28歳の若さで死したアシッド界の栄光、ティム バークレイ [フォーク]



暫くこのウェブログを更新する事なかった時間、その時間に感じていたものは自然回帰へのメッセージだった。私は凍える程の冷めた都会のアスファルトを歩き一軒のレコード屋に辿り着く。その店の中で包まれるように耳に入って来た歌声、それはTim Buckleyの曲だった。何もかもが二十一世紀さながらにクールな色合いを見せ付けてくれるが、その寂れた一軒のレコード屋さんだけは何故か温かかった。Tim Buckley、この人はアシッド フォークの方では知られた人物であるが、実は1975年の9月に28歳の若さでこの世を去っている。又、息子のジェフも1997年に31歳の若さでこの世を去っている。この父、ティムは丁度、安保の時代に、戦争などという愚かな争いは止めろと、時にそのメッセージを大衆に歌を通して訴えた。サウンドは現在のアヴァンギャルド系にも通じるベルなどの音が効果的に入っており、それがアシッドさを醸し出している。

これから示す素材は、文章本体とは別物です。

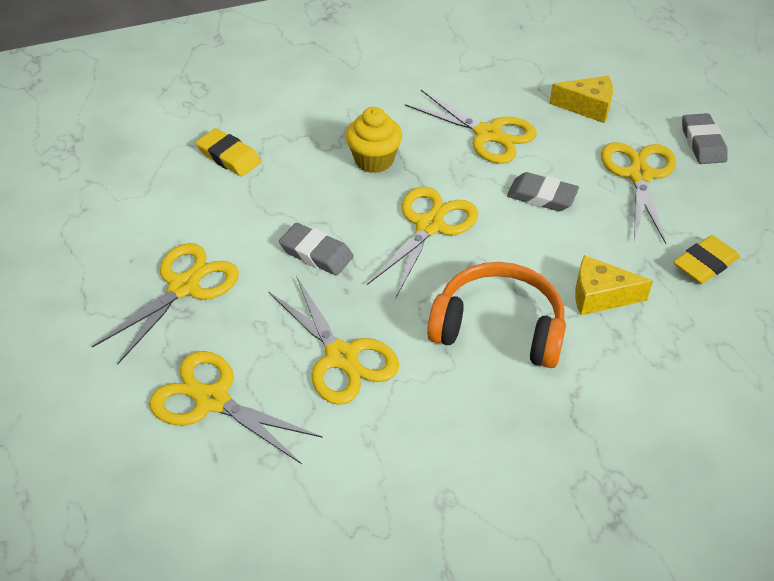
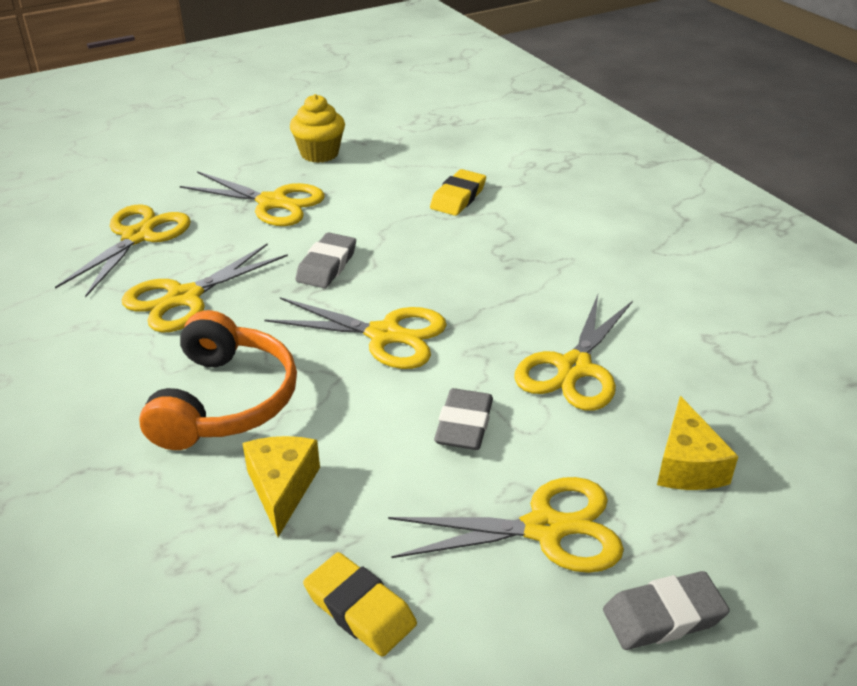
camera: 80 degrees right, 10 degrees down
(374, 160) = (486, 285): yellow cupcake -> yellow cupcake (319, 154)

或る日、その寂れたレコード屋から漏れる歌を聴いた私は、次第にこの人の事が気になり始めた。すると雪降る中をコートの襟を立て、この人の貴重なる音源を探した。この世に出されたアルバムは全7枚、その一枚一枚にはその時ならではのメッセージからなる音が込められている。この曲は恐らく最後に出たライブ盤なのだろうか、パーカッションに乗せて歌う彼の魂が今の時代に息吹きを吹き込む。何かとオーバーラップする時は人それぞれにあるものだから、きっとこれを見に来ては何かを思う人は必ず居る事だろうと思う。私は最近ラジオやテレビから流れる煩く喧しい音に疲れていた。そして、このウェブログを暫く更新する事なく、自然に帰ろうと決め、足を西の方へ進めていた。その自然美な光景が目に入ると、直ぐに足元に戦争の傷跡が整備と言う名の下でごまかすかのように造り替えられている事に気がついた。70年代後半、青山公園のテント、今は伝説の名に挿げ替えられた森田童子氏は、私達のような者が、このようなテントすらまともに張れない環境の元で消え行く事を訴えていた。その暗さは当時の社会、そして今、現代音楽が死に行く中で再びオーバーラップする。